HOW TO COMPLETE THIS TASK — In which lines of the data does the string "true" appear? Copy every one.

[Plain-text document sources]
• • • • • • •
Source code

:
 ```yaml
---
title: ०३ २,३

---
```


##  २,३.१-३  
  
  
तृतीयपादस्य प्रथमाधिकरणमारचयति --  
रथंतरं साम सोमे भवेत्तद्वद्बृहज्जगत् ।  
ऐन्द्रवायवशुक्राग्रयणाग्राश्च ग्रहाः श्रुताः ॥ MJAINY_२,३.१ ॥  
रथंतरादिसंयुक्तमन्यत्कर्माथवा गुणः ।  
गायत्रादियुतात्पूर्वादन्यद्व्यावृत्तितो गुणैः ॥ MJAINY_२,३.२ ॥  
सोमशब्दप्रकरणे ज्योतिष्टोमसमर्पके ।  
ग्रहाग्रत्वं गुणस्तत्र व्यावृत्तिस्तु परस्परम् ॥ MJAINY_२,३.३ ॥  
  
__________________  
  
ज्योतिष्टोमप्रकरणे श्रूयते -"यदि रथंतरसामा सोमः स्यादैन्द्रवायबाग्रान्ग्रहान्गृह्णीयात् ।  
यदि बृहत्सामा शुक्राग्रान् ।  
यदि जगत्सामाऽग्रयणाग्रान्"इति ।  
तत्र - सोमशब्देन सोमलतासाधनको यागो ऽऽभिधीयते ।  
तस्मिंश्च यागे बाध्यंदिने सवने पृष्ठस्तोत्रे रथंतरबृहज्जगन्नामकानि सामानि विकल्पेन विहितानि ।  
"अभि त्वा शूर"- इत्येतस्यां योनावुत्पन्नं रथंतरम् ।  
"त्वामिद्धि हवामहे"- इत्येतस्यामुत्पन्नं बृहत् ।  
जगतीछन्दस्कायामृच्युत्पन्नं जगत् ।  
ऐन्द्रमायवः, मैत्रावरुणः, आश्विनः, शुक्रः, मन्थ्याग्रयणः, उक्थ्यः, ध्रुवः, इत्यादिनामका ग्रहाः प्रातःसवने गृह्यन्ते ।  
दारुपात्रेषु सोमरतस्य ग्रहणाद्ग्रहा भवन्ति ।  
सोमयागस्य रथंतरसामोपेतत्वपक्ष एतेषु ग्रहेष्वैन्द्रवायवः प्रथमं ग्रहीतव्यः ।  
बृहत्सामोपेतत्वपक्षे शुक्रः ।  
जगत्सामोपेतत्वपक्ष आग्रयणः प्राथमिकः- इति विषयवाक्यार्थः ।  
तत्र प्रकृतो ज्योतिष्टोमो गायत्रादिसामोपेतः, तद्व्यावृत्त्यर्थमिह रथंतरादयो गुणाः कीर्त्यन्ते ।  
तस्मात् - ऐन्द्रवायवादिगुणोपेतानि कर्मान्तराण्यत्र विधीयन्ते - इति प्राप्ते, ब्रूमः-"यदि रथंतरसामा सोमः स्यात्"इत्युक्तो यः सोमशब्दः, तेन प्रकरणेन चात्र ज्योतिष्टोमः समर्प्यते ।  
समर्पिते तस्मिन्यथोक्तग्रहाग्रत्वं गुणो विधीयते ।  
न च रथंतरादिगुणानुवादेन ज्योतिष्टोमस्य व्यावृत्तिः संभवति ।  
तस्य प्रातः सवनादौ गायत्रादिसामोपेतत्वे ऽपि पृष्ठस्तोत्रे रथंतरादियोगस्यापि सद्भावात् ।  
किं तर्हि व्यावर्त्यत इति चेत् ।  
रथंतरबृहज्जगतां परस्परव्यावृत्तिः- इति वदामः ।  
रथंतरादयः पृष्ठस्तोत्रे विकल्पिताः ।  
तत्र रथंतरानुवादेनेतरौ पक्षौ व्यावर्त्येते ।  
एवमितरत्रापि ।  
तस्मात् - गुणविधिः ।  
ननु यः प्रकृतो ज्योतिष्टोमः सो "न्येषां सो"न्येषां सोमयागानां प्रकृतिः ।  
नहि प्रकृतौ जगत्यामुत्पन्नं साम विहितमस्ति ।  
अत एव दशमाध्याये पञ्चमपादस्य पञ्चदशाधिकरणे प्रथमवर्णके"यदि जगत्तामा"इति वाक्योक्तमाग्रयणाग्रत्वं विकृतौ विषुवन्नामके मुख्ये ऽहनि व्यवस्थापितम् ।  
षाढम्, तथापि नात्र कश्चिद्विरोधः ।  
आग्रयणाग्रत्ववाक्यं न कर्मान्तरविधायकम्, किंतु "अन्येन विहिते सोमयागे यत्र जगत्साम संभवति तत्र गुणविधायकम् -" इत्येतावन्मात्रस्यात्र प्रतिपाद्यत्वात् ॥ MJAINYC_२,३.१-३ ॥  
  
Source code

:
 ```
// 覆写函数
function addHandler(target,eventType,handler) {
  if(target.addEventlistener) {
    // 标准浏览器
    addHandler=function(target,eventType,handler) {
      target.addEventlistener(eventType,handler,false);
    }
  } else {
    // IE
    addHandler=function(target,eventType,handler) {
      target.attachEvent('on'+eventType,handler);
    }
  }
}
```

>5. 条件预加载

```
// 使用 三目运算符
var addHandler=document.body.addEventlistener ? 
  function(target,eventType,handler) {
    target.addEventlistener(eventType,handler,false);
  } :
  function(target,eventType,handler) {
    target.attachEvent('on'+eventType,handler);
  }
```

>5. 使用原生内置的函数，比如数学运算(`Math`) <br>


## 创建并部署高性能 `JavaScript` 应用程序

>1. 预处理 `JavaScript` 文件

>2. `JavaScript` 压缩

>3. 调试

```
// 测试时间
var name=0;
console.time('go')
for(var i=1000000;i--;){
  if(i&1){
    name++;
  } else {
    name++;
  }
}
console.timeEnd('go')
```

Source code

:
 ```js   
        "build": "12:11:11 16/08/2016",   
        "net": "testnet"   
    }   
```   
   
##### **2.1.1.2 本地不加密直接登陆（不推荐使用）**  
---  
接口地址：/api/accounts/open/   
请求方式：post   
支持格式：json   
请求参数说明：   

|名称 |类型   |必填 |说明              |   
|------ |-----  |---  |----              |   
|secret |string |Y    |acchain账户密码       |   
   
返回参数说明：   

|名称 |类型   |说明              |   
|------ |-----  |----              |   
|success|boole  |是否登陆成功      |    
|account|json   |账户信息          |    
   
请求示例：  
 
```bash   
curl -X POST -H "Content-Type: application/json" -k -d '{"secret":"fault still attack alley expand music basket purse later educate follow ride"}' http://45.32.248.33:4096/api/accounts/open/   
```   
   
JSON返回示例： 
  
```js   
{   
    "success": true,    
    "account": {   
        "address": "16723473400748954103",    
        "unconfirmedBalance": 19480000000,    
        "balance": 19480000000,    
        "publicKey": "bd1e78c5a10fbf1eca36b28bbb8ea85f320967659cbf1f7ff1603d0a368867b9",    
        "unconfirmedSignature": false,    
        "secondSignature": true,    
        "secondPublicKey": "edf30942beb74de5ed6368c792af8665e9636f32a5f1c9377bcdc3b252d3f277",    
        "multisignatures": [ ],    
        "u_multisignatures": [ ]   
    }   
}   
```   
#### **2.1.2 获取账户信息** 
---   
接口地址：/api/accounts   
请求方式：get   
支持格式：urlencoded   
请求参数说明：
• • • • • • •
OUTPUT OF THE TASK —
    "success": true,    
        "secondSignature": true,    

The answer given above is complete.